PSU Mark

Mathematics Department

Graduate Program

Eberly College of Science Mathematics Department

Mentors and Advisers

Arriving graduate students are expected to select mentors during their first month at Penn State. A mentor is not a scientific adviser, even though students often choose their mentors to be their advisers. Hence it is a good idea to select a mentor who works in your general area of interest. Your mentor should definitely be a person who you feel comfortable to talk to, to share your problems, and to ask for advice or help.

Your mentor is your primary contact in the department. He or she advises on selecting courses to take and seminars to attend, helps to resolve any problems with courses, exams, teaching, and practical matters of any kind. Students should not "swim on their own", and mentors help to take care of them until they select advisers.

Selecting an adviser is perhaps the most important decision during graduate studies. Even though you can change your adviser at any time, choosing or changing advisers too late in the program is the primary cause of failing to obtain a Ph.D for students who have passed their qualifying exams. It is a requirement that students select their advisers by the end of their fifth semester. It is strongly recommended that you choose your adviser no later than one semester after you passed all qualifying exams.

A list of recent Penn State Mathematics Ph.D.s and their thesis advisers is available.

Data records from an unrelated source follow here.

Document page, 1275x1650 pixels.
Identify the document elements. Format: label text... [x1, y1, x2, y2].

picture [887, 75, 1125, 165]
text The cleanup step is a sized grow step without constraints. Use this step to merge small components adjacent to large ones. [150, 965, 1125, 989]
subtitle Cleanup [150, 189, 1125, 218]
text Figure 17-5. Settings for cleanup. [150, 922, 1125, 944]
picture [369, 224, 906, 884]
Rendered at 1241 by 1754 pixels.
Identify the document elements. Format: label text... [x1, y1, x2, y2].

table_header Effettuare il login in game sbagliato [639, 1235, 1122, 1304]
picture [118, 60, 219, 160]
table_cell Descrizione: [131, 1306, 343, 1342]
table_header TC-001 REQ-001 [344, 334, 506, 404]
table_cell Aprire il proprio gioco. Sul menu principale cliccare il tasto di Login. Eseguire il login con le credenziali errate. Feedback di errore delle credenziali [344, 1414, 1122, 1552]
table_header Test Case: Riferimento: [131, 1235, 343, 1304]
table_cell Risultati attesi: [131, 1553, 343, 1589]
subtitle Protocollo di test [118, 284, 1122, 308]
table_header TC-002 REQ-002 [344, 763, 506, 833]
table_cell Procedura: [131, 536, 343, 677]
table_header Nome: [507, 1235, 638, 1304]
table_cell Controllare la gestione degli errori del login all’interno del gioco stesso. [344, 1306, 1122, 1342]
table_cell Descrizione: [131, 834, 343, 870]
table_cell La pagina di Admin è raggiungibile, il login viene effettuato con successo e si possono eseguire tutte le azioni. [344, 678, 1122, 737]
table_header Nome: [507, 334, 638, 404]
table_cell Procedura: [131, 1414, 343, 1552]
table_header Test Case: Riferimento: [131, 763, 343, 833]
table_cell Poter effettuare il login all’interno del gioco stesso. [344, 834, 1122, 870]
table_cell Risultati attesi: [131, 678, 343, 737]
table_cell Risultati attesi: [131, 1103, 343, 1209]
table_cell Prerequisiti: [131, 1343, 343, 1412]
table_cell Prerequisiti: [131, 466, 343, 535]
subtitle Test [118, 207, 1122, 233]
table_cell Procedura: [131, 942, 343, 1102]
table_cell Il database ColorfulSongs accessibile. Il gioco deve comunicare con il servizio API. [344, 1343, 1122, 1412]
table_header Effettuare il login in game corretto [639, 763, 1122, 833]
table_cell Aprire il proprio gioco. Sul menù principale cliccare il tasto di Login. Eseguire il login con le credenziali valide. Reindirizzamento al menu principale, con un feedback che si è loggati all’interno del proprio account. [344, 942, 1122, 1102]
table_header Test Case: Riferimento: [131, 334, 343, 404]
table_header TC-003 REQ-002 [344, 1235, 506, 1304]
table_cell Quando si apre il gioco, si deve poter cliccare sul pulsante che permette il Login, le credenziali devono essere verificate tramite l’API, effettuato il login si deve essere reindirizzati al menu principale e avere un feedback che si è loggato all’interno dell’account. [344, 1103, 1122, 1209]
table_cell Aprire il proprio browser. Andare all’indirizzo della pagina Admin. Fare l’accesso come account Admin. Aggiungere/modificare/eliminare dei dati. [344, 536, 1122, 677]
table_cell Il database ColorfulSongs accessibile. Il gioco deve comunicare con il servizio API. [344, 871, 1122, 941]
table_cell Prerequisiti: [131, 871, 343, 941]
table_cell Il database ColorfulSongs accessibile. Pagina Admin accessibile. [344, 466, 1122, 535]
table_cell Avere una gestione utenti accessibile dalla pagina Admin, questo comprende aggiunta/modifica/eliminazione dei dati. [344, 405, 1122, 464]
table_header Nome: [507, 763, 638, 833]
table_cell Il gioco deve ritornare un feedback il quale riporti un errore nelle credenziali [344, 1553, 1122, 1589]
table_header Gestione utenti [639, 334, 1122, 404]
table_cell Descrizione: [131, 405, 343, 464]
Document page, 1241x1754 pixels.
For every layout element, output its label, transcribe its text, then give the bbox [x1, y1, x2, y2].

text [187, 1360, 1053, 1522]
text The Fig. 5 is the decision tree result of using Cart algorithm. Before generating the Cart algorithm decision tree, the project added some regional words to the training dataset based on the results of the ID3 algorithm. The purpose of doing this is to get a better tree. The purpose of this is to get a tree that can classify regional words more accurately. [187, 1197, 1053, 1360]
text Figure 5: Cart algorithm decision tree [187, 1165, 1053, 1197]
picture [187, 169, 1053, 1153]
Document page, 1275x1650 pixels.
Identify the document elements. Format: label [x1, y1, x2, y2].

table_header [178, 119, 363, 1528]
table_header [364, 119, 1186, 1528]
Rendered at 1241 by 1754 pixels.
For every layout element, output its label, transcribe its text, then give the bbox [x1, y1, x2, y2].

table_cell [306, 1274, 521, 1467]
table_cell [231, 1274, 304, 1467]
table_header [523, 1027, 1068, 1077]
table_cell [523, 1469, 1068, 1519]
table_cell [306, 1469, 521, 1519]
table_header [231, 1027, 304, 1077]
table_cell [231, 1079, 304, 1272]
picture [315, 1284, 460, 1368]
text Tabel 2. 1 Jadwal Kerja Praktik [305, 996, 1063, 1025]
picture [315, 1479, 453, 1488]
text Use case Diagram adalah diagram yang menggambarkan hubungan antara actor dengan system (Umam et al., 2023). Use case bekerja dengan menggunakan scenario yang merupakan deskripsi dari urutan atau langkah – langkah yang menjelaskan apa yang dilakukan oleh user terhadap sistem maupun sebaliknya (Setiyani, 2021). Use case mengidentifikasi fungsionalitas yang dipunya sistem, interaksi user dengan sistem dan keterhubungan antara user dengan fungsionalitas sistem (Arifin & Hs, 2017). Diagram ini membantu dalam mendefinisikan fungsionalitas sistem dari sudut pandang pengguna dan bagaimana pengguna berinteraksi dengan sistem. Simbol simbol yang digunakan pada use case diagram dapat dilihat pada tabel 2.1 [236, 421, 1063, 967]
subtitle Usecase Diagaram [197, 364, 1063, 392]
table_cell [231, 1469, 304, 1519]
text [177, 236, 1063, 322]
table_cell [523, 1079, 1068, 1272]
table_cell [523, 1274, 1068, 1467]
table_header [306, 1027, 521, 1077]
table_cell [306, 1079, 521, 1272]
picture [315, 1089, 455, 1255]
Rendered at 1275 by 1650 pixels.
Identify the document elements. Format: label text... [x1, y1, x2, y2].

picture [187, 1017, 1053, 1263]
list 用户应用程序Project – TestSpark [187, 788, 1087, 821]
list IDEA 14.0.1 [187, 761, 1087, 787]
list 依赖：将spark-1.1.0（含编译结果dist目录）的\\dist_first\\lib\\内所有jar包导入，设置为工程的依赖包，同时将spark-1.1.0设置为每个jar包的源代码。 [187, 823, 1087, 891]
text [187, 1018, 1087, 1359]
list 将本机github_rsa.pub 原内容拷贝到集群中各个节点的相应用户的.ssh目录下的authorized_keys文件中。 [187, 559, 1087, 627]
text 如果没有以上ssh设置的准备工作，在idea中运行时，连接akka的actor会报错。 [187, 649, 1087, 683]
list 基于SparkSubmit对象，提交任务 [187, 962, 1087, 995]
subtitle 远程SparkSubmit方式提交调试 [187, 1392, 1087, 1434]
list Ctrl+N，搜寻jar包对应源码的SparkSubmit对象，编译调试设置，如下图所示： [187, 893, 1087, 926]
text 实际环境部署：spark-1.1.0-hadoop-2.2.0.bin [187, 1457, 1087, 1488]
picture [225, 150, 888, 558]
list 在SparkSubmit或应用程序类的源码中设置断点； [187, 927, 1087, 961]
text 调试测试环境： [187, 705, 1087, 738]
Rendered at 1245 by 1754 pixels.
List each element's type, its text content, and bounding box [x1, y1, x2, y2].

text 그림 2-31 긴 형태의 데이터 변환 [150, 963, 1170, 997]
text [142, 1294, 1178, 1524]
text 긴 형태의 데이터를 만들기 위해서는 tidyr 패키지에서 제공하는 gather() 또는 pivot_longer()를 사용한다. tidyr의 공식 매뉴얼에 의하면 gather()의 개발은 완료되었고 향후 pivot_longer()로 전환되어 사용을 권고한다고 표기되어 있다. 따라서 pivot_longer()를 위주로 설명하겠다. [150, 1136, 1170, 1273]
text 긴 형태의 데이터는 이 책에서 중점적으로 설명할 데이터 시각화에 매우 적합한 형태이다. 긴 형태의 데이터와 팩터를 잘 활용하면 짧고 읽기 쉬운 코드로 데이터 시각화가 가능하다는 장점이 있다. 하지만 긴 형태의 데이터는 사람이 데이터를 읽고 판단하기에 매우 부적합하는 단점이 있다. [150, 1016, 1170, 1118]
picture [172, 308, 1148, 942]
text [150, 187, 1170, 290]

There are a number of strategies for selecting advisers. You should certainly do some web surfing and look at research of faculty you are considering. You may go to seminar talks or attend several classes taught by faculty working in your general area of interest. You may schedule appointments with several faculty members and ask them to give you sample problems or just exercises, or to simply talk to you about their research and projects they could offer you. You should however be prepared that some faculty may not agree to advise you since they have too many advisees or if you do not have necessary background; others may set up a "trial period" to see if it works well for both of you.